Nelson occupies a “Life Director” (permanent) position on the board of the MOA, the orchestra’s management body. The Minneapolis Star Tribune reported Friday that about ten days previously, she had assembled a group of Minnesota’s wealthy who raised some $1.68 million. The fund is to be used to offer signing bonuses of $20,000 for each orchestra player as an inducement to sign a three-year concessions contract that would reduce the average pay by 25 percent over a 36-month period.

Thursday’s contract offer was made with a definite air of “take or leave it,” which included a noon Monday ultimatum for agreeing to the rotten deal. Nelson, MOA CEO Michael Henson and the MOA board circumvented the lockout mediator, former Sen. George Mitchell (Democrat from Maine), sending letters directly to the musicians. Mitchell was brought in midsummer 2013 to “bring the musicians around” to accepting reduced standards of living, which the latter have consistently and unanimously rejected, including in a vote in early September.

The signing bonus maneuver is also an obvious attempt to increase the pressure on the musicians, who have had no pay or benefits for an entire year. The MOA board has also threatened the players with the cancellation of another season, which is due to begin October 4.

The locked-out players have witnessed the departure of a number of their colleagues to other orchestras, including Burt Hara, principal clarinetist, to the Los Angeles Philharmonic (after 25 years with the Minnesota Orchestra), David Pharris, second clarinet, to the Houston Symphony, violinist and Acting First Associate Concertmaster Peter McGuire to the Tonhalle Orchester Zürich, principal second violinist Gina DiBello to the Boston Symphony Orchestra and subsequently the Chicago Symphony Orchestra and numerous others.
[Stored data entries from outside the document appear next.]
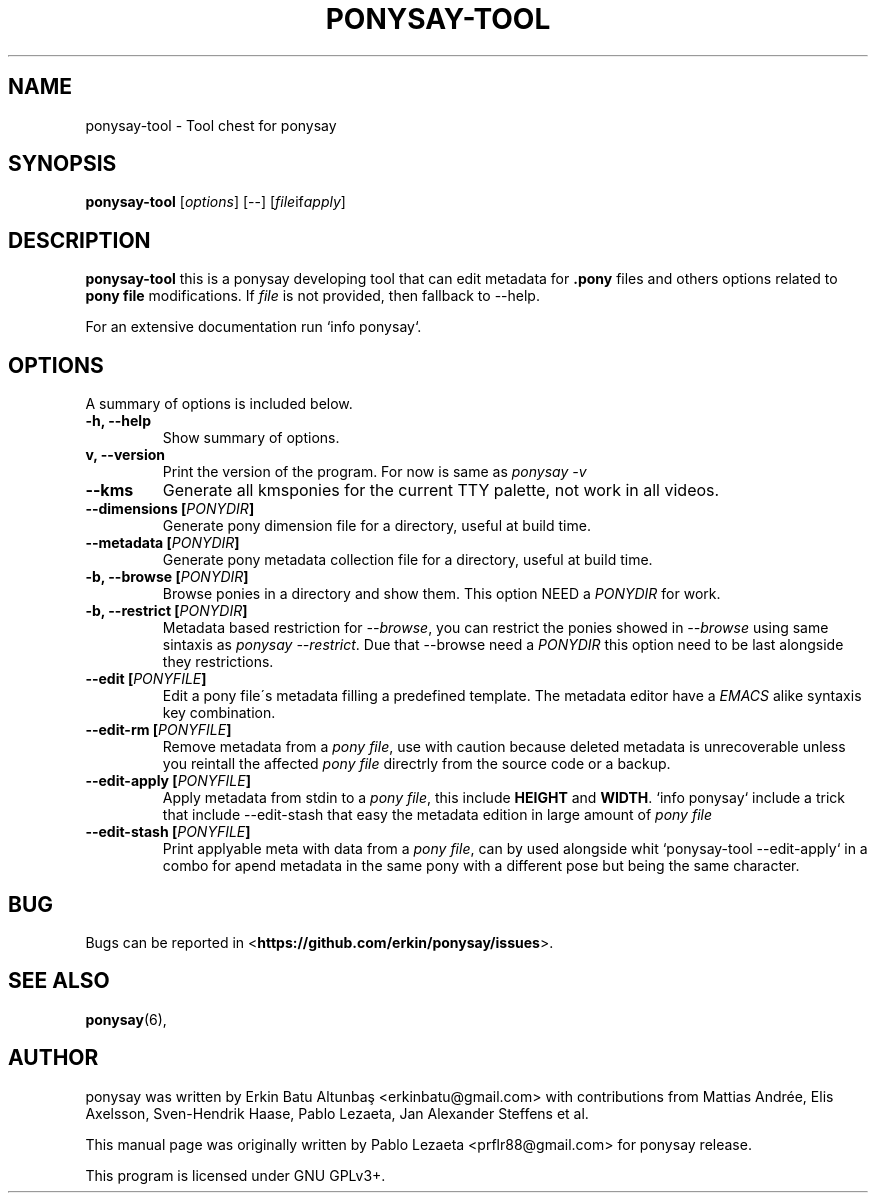 .\"                                      
.\" First parameter, NAME, should be all caps
.\" Second parameter, SECTION, should be 1-8, maybe w/ subsection
.\" other parameters are allowed: see man(7), man(1)
.TH PONYSAY\-TOOL 0 "April 05, 2013"
.\" Please adjust this date whenever revising the manpage.
.\"
.\" Some roff macros, for reference:
.\" .nh        disable hyphenation
.\" .hy        enable hyphenation
.\" .ad l      left justify
.\" .ad b      justify to both left and right margins
.\" .nf        disable filling
.\" .fi        enable filling
.\" .br        insert line break
.\" .sp <n>    insert n+1 empty lines
.\" for manpage-specific macros, see man(7)
.SH NAME
ponysay\-tool \- Tool chest for ponysay
.SH SYNOPSIS
.B ponysay-tool
.RI [ options ]
[--]
.RI [ file if apply ]
.br
.SH DESCRIPTION
.PP
.\" TeX users may be more comfortable with the \fB<whatever>\fP and
.\" \fI<whatever>\fP escape sequences to invode bold face and italics,
.\" respectively.
\fBponysay\-tool\fP this is a ponysay developing tool that can edit metadata for
\fB.pony\fP files and others options related to \fBpony file\fP modifications.
If \fIfile\fP is not provided, then fallback to \-\-help.
.PP
.PP
For an extensive documentation run `info ponysay`.
.SH OPTIONS
A summary of options is included below.
.TP
.B \-h, \-\-help
Show summary of options.
.TP
.B\-v, \-\-version
Print the version of the program.
For now is same as \fIponysay \-v\fP
.TP
.B \-\-kms
Generate all kmsponies for the current TTY palette, not work in all videos.
.TP
.B \-\-dimensions [\fIPONYDIR\fP]
Generate pony dimension file for a directory, useful at build time.
.TP
.B \-\-metadata [\fIPONYDIR\fP]
Generate pony metadata collection file for a directory, useful at build time.
.TP
.B \-b, \-\-browse [\fIPONYDIR\fP]
Browse ponies in a directory and show them.
This option NEED a \fIPONYDIR\fP for work. 
.TP
.B \-b, \-\-restrict [\fIPONYDIR\fP]
Metadata based restriction for \fI\-\-browse\fP, you can restrict the ponies showed in
\fI\-\-browse\fP using same sintaxis as \fIponysay \-\-restrict\fP.
Due that \-\-browse need a \fIPONYDIR\fP this option need to be last alongside they
restrictions.
.TP
.B \-\-edit [\fIPONYFILE\fP]
Edit a pony file\'s metadata filling a predefined template.
The metadata editor have a \fIEMACS\fP alike syntaxis key combination.
.TP
.B \-\-edit\-rm [\fIPONYFILE\fP]
Remove metadata from a \fIpony file\fP, use with caution because deleted metadata is unrecoverable
unless you reintall the affected \fIpony file\fP directrly from the source code or a backup.
.TP
.B \-\-edit\-apply [\fIPONYFILE\fP]
Apply metadata from stdin to a \fIpony file\fP, this include \fBHEIGHT\fP and \fBWIDTH\fP.
`info ponysay` include a trick that include \-\-edit\-stash that easy the metadata edition
in large amount of \fIpony file\fP
.TP
.B \-\-edit\-stash [\fIPONYFILE\fP]
Print applyable meta with data from a \fIpony file\fP, can by used alongside whit 
`ponysay\-tool \-\-edit\-apply` in a combo for apend metadata in the same pony with a 
different pose but being the same character.
.SH BUG
Bugs can be reported in <\fBhttps://github.com/erkin/ponysay/issues\fP>.
.SH SEE ALSO
.BR ponysay (6),
.br
.SH AUTHOR
ponysay was written by Erkin Batu Altunbaş <erkinbatu@gmail.com>
with contributions from Mattias Andrée, Elis Axelsson, Sven-Hendrik Haase,
Pablo Lezaeta, Jan Alexander Steffens et al.
.\" See file CREDITS for full list.
.PP
This manual page was originally written by Pablo Lezaeta <prflr88@gmail.com>
for ponysay release.
.br
.PP
This program is licensed under GNU GPLv3+.
.\" See file COPYING to see the license.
More than two dozen orchestra vacancies have gone unfilled.

Meanwhile, during the year the players managed as they could without pay, the MOA oversaw the renovation of Orchestra Hall for $50 million. Kevin Watkins, a negotiator hired by the musicians during the lockout, told Minnesota Public Radio earlier this month, “Our members have been locked out, and the lockout to them [the MOA] has been seen as a convenience, in that the hall was under construction. The orchestra was going to lose millions putting on a season [in the downtown Minneapolis Convention Center] ... and so this was a win-win. Break the musicians and save a lot of money.”

In May of this year, the St. Paul Chamber Orchestra musicians, without a contract for months, ratified a three-year agreement that cuts base pay by 18.6 percent for the SPCO’s 32-week season, reduces over-scale pay and reduces full-time players from a total of 32 to 28.

The Minnesota Orchestra board of directors roster is a virtual guide to Twin Cities big business. Its chair is Jon R. Campbell, an Executive Vice President and Director of Government and Community Relations at Wells Fargo Bank. The immediate past MOA chair was Richard K. Davis, CEO of U.S. Bancorp. Both Wells Fargo and U.S. Bancorp own $14 million in Minnesota “bridge loan” bonds for the MOA. The MOA treasurer is Patrick E. Bowe, a Cargill Corporate Vice President, and the MOA finance director is Emily Backstrom of General Mills. Also on the board is Ben Fowke, Chairman, President and CEO of Xcel Energy, along with Michael Klingensmith, Publisher and CEO of Star Tribune Media.

Needless to say, each of these people could go unpaid for a year and not notice the difference.

The Minnesota Orchestra’s famed conductor Osmo Vanska informed the MOA by letter April 30 that he would resign in September if he had not seen the return of the musicians. Important engagements and studio recordings have been cancelled in the interim. A performance at New York’s Carnegie Hall is scheduled for early November, and Vanska has said that if the musicians are not present for rehearsal by this Monday, September 30, his resignation would be final.

The musicians, who have fought courageously for a year, find themselves isolated in a struggle with the corporate and banking elite.